この三が日はとことん寝正月で、食う寝る以外の人間活動は休止していたため、仕事始めの今日が実質的に年の初めの日である。

古来日本では、年の初めには穏やかに新年をお迎えするために、あまり好ましくない言葉を用いるのを避けて、正月用の特殊な言い回しをすることがあった。これを忌み言葉といい、たとえば降雪や降雨のことを「御降(おさがり)」と言ったり、家に現れるネズミのことを「嫁が君」と言ったりしたのである。
 
実に奥ゆかしい風習だと言えよう。
私もこうした年の初めの習わしにあやかり、穏やかに一年を始めたいと思っていたものである。
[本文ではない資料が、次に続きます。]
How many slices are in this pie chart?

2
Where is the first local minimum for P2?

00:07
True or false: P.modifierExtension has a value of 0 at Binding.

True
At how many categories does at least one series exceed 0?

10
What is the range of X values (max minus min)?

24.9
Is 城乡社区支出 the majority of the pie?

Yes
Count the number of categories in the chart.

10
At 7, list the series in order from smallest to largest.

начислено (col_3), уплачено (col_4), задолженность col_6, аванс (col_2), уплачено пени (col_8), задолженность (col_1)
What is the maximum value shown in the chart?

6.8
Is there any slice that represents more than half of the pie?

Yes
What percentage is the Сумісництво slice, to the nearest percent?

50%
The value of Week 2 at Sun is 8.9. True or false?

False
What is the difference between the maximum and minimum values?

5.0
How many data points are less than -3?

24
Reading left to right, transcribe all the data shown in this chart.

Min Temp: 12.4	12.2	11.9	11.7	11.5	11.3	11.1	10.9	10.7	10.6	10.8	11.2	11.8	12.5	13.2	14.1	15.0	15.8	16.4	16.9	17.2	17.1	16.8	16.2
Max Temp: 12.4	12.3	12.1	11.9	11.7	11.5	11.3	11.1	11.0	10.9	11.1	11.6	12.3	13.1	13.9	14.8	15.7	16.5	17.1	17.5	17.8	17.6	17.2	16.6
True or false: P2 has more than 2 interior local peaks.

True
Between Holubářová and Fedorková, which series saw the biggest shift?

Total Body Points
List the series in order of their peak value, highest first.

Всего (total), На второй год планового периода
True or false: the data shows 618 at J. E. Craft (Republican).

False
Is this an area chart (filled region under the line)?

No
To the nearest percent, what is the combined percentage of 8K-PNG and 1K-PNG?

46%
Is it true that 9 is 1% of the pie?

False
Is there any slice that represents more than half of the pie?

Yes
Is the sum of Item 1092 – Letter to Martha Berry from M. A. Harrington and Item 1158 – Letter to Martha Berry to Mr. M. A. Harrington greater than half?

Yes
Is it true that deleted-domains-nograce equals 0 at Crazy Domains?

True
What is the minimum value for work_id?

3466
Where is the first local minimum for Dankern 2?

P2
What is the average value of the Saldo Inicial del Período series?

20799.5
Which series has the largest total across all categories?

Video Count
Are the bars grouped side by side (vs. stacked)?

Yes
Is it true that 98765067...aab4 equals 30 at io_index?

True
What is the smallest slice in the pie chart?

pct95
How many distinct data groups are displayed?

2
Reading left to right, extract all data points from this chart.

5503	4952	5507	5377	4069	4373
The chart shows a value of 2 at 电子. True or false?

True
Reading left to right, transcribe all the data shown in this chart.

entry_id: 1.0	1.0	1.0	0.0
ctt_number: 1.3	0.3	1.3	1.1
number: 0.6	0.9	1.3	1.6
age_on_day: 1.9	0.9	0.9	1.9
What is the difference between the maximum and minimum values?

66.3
が、いかんせん、大日本下品党のサガゆえか、仕事始めの今日からブリブリ怒ってアドレナリンを大量分泌するわ、食い過ぎて弱っていた胃に変調を来すわ、同僚にはドン引きされるわで、まあ私のいつも通りの年初となった次第である。
 
頭に血が上り、肩を怒らせ、眉間の筋トレをしながら通りに出ると、相変わらず東京の路上は埃っぽく空気がよどみ、道行く男も女も不機嫌そうな顔をして歩いているのを見て、私もまたしばらくは気分が安定しないままあることが予想された。ところがふと、そこで若いカップルとすれ違ったのだが、彼らがまるで何の屈託も不満も知らないかのように生き生きとにこやかな笑みを浮かべているのを見ると、瞬時に私の憤りも面倒な気分もどうでもいいことのように思われてきた。
 
生き生きとした明るい表情というのはいいものだ。これは若い恋人たちの特権という訳ではないはずだ。誰にだってできるはずなのに、なんと世の中の多くの人は年中不景気な辛気くさい顔をして歩いていることか。

今年の行動目標の一つには、ぜひ生気に満ちた明るい表情を心がけることをお勧めしたい。理由なんてない。実行には面倒くさがりや怠惰を振り払う小さな努力もいるかもしれない。だが実行できればきっと、ご利益はあるに違いないと思うのだが、どうだろう。